* EXERCISE OBJECTIVE
What follows is a set of records; restate each one word for word and drop the pictures.

* RECORDS SHOWN
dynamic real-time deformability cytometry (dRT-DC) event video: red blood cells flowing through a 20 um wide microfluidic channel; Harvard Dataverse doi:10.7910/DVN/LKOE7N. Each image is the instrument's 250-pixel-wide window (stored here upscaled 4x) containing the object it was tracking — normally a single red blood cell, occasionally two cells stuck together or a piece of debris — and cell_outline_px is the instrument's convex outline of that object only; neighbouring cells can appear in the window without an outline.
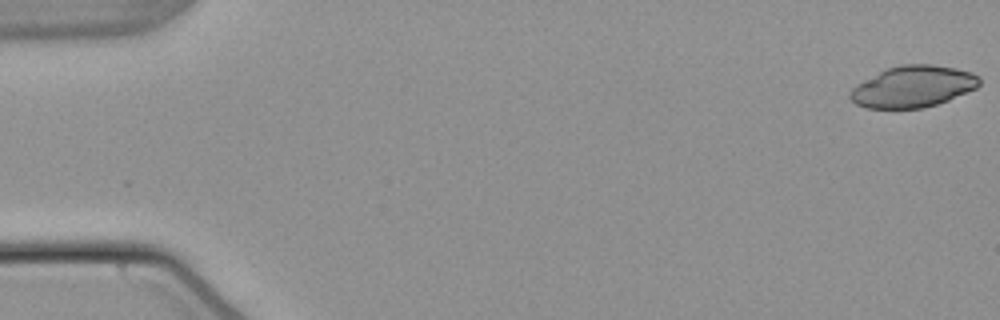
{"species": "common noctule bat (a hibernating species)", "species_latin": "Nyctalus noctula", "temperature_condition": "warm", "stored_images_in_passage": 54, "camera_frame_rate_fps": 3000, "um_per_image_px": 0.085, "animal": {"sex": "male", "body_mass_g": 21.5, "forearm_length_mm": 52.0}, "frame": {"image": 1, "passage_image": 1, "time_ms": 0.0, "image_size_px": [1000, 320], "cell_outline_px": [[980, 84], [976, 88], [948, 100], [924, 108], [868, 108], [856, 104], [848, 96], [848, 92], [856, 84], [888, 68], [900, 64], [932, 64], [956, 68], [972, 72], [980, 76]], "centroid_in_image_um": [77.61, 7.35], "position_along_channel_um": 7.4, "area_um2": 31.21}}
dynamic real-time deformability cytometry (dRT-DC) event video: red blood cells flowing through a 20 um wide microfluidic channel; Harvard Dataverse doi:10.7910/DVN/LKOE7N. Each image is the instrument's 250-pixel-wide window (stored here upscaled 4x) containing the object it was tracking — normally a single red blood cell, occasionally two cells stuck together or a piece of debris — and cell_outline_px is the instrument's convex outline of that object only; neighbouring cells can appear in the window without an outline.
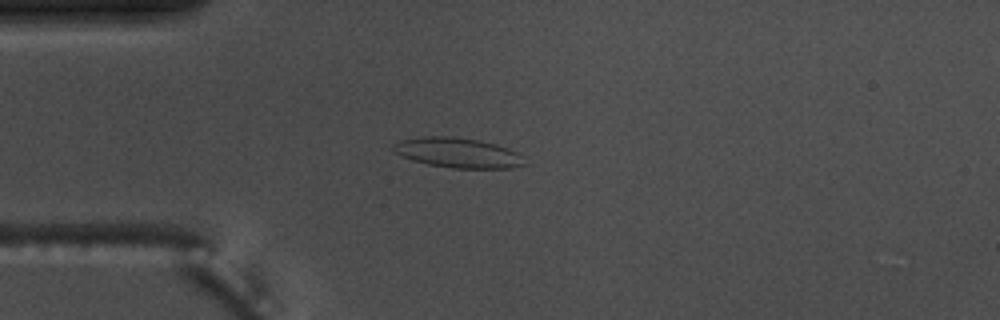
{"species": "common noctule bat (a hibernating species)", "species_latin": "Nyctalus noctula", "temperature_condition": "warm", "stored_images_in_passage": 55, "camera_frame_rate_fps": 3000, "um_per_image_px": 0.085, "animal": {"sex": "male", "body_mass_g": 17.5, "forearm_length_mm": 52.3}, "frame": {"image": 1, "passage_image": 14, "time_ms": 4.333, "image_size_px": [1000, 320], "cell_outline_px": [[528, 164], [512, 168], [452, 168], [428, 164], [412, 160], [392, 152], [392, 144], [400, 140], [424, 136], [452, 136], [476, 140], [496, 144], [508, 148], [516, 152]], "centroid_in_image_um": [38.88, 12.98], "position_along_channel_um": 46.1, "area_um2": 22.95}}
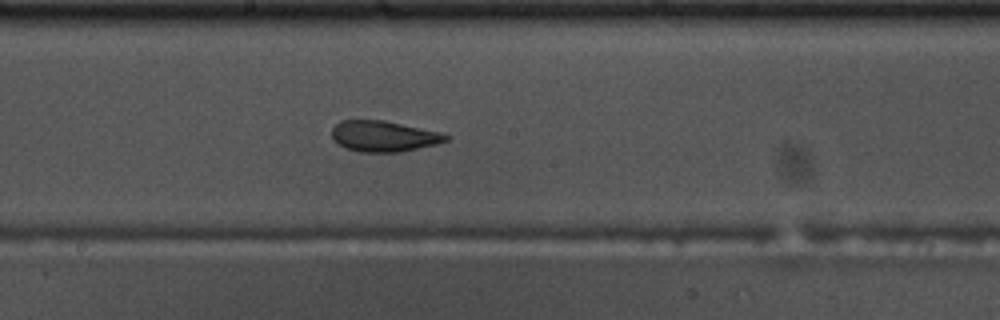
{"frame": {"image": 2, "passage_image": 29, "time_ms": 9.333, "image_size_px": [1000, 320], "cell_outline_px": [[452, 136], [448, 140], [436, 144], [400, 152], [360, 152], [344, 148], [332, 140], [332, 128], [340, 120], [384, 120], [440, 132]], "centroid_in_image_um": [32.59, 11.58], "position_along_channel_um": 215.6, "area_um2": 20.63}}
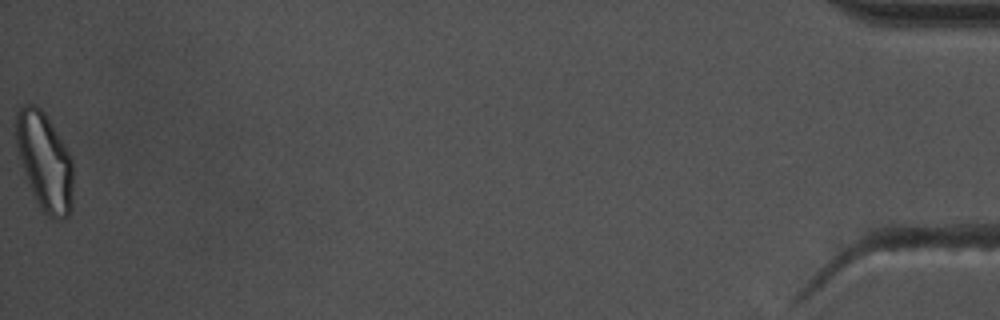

* EXERCISE ANSWER
dynamic real-time deformability cytometry (dRT-DC) event video: red blood cells flowing through a 20 um wide microfluidic channel; Harvard Dataverse doi:10.7910/DVN/LKOE7N. Each image is the instrument's 250-pixel-wide window (stored here upscaled 4x) containing the object it was tracking — normally a single red blood cell, occasionally two cells stuck together or a piece of debris — and cell_outline_px is the instrument's convex outline of that object only; neighbouring cells can appear in the window without an outline.
{"species": "common noctule bat (a hibernating species)", "species_latin": "Nyctalus noctula", "temperature_condition": "warm", "stored_images_in_passage": 54, "camera_frame_rate_fps": 3000, "um_per_image_px": 0.085, "animal": {"sex": "male", "body_mass_g": 21.5, "forearm_length_mm": 52.0}, "frame": {"image": 1, "passage_image": 1, "time_ms": 0.0, "image_size_px": [1000, 320], "cell_outline_px": [[980, 84], [976, 88], [948, 100], [924, 108], [868, 108], [856, 104], [848, 96], [848, 92], [856, 84], [888, 68], [900, 64], [932, 64], [956, 68], [972, 72], [980, 76]], "centroid_in_image_um": [77.61, 7.35], "position_along_channel_um": 7.4, "area_um2": 31.21}}
dynamic real-time deformability cytometry (dRT-DC) event video: red blood cells flowing through a 20 um wide microfluidic channel; Harvard Dataverse doi:10.7910/DVN/LKOE7N. Each image is the instrument's 250-pixel-wide window (stored here upscaled 4x) containing the object it was tracking — normally a single red blood cell, occasionally two cells stuck together or a piece of debris — and cell_outline_px is the instrument's convex outline of that object only; neighbouring cells can appear in the window without an outline.
{"species": "common noctule bat (a hibernating species)", "species_latin": "Nyctalus noctula", "temperature_condition": "warm", "stored_images_in_passage": 55, "camera_frame_rate_fps": 3000, "um_per_image_px": 0.085, "animal": {"sex": "male", "body_mass_g": 17.5, "forearm_length_mm": 52.3}, "frame": {"image": 1, "passage_image": 14, "time_ms": 4.333, "image_size_px": [1000, 320], "cell_outline_px": [[528, 164], [512, 168], [452, 168], [428, 164], [412, 160], [392, 152], [392, 144], [400, 140], [424, 136], [452, 136], [476, 140], [496, 144], [508, 148], [516, 152]], "centroid_in_image_um": [38.88, 12.98], "position_along_channel_um": 46.1, "area_um2": 22.95}}
{"frame": {"image": 2, "passage_image": 29, "time_ms": 9.333, "image_size_px": [1000, 320], "cell_outline_px": [[452, 136], [448, 140], [436, 144], [400, 152], [360, 152], [344, 148], [332, 140], [332, 128], [340, 120], [384, 120], [440, 132]], "centroid_in_image_um": [32.59, 11.58], "position_along_channel_um": 215.6, "area_um2": 20.63}}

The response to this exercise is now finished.